6. Swami Lakshmanjoo — The Lineage¶
Go and stand on the top of a deep well and put your sight down to the very bottom. The mechanical secret here is absolute mental stillness: avikalpamateḥ, you must not let any other thoughts get entry into your mind. You simply gaze into the depth and refuse all thought. At that exact moment, instantaneously, your mind will cease to function. You will become un-minded and get entry into God-consciousness. This technique operates in Śāktopāya.
7. Mark Dyczkowski & Christopher Wallis — Context & Philology¶
N/A — Neither Dyczkowski nor Wallis addresses this verse in the available sources.
8. Daniel Odier — The Somatic Grounding¶
Odier's appendix translation preserves one clear embodied cue that matters here: gaze motionless into the depth until wonder seizes you, then merge into space. That gives a real bodily-phenomenological hinge, but in the checked materials he does not add further verse-specific commentary beyond that.

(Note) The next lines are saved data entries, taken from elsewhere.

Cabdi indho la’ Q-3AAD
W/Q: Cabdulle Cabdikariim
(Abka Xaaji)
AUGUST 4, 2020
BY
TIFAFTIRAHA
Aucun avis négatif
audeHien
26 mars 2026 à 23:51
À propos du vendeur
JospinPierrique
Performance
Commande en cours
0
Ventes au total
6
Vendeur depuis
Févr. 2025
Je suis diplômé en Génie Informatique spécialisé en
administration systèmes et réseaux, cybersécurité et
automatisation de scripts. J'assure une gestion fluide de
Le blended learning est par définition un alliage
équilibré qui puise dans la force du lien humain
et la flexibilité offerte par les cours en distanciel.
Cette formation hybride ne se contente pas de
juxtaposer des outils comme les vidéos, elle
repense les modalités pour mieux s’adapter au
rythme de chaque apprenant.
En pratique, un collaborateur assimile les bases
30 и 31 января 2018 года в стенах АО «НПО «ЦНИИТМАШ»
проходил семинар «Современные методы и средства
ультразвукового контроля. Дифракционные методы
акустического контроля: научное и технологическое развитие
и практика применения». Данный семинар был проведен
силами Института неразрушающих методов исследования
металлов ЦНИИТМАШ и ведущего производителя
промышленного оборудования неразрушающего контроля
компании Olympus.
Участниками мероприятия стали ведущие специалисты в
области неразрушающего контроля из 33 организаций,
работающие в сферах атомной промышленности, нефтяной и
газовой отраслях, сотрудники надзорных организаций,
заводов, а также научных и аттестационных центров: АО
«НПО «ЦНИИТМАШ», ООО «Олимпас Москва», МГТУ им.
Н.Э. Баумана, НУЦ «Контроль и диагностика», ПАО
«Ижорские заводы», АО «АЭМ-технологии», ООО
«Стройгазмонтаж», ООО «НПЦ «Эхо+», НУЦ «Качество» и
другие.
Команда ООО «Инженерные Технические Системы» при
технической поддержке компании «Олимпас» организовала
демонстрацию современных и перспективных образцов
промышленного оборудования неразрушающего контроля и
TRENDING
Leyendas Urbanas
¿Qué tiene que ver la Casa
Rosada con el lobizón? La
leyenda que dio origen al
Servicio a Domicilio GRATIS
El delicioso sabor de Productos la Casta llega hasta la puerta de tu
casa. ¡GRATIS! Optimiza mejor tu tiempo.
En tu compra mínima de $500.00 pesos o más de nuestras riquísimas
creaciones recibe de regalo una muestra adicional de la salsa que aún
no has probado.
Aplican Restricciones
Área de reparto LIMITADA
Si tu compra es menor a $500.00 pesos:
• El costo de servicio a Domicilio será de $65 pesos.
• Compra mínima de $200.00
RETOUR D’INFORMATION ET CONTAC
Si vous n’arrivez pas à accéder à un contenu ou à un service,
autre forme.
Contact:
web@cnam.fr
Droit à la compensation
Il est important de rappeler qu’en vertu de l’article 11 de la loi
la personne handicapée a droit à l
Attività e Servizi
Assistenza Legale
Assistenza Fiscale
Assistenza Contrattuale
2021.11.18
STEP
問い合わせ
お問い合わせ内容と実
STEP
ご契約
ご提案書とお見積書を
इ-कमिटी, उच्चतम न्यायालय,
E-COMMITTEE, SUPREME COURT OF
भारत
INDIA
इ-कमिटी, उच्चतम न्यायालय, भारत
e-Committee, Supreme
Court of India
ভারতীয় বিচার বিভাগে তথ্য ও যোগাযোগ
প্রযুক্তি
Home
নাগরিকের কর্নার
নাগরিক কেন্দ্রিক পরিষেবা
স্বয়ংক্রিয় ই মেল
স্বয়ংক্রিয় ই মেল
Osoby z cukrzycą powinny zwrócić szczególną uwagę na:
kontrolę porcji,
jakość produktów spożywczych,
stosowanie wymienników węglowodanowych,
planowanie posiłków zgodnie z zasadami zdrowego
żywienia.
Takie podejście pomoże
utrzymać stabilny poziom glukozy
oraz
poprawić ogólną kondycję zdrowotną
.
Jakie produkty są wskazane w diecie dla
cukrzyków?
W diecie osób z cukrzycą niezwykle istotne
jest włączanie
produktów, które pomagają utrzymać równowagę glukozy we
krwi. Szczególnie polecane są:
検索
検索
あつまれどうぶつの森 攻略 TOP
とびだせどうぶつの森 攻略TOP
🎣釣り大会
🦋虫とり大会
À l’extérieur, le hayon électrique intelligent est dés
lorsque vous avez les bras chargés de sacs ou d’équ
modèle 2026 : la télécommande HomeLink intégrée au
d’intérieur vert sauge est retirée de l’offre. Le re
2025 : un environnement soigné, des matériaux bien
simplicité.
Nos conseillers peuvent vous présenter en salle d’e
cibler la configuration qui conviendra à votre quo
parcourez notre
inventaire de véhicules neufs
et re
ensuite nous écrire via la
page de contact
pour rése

9. Paul Reps — The "Sudden Hit"¶
N/A — The checked Reps line mapped to this verse is too generic to count as secure support for the abyss-gazing practice.
10. Upāya Type¶
Singh classifies this as Śāmbhavopāya due to the sudden, shock-induced dissolution of consciousness. Lakshmanjoo classifies it as Śāktopāya, emphasizing the active mental discipline of holding the mind free of intruding thoughts (avikalpa) while gazing.
11. Resonance Check (Adhikāra)¶
This practice is for the somatically courageous practitioner—one who can use sudden physical intensity, vertigo, or instinctual fear as a doorway rather than a reason to contract. It requires the ability to experience a strong physical sensation without immediately narrating it mentally.
12. The "What Else?" — The Pitfall¶
The trap is twofold: physical and cognitive. The physical trap is contracting the body and breaking the gaze when the shock or vertigo hits. The cognitive trap is letting any thought gain entry to narrate the experience. The moment the mind rushes to label the sensation as "fear" or "danger," the thought-constructs (vikalpas) are reinstated, closing the doorway. The mind must remain as empty as the space being observed.
13. Verse-Specific Glossary¶
- kūpa: a well. Used here as the primary example of a deep, confined drop that forces the gaze into empty depth.
- mahāgarta: a great abyss, pit, or deep hole. It indicates that the practice relies on the sheer, overwhelming scale of the drop.
- nirīkṣaṇa: gazing intently, steadily, and without blinking. It is an active, sustained seeing rather than a casual glance.
- avikalpamati: a mind free from vikalpas (thought-constructs or conceptual divisions). The state in which perception occurs without the mind naming, categorizing, or narrating the experience.
- cittalaya: the dissolution or absorption of the ordinary, fluctuating mind (citta) into pure consciousness.